DO THIS
Could you rewrite the lines below with each "pose" replaced by "camera" and everything else left as it is? Leave the pictures out of your answer.

★ ★ ★ ★ ★ ★ ★

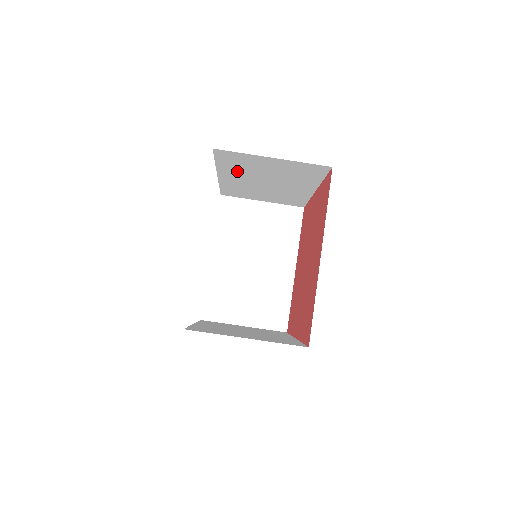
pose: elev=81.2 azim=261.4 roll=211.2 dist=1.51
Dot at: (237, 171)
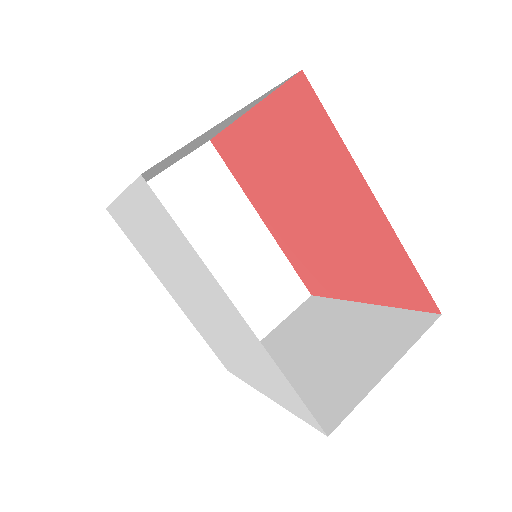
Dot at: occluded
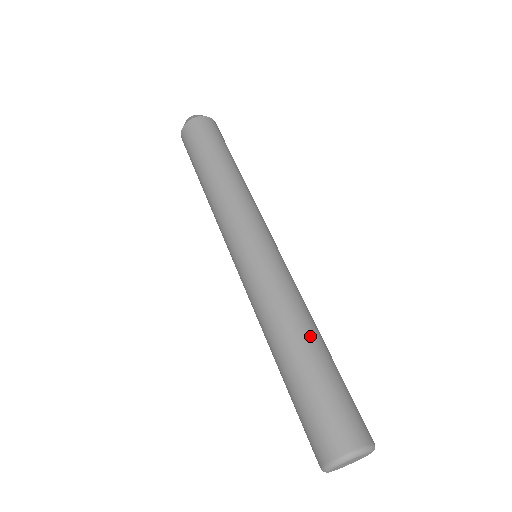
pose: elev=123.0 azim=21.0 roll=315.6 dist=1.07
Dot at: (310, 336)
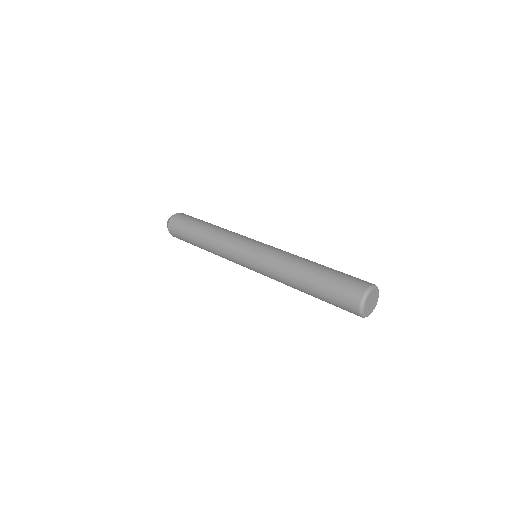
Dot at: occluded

★ ★ ★ ★ ★ ★ ★

TASK OUTPUT
camera: elev=81.2 azim=261.4 roll=211.2 dist=1.51
Dot at: (237, 171)
Dot at: occluded
camera: elev=123.0 azim=21.0 roll=315.6 dist=1.07
Dot at: (310, 336)
Dot at: occluded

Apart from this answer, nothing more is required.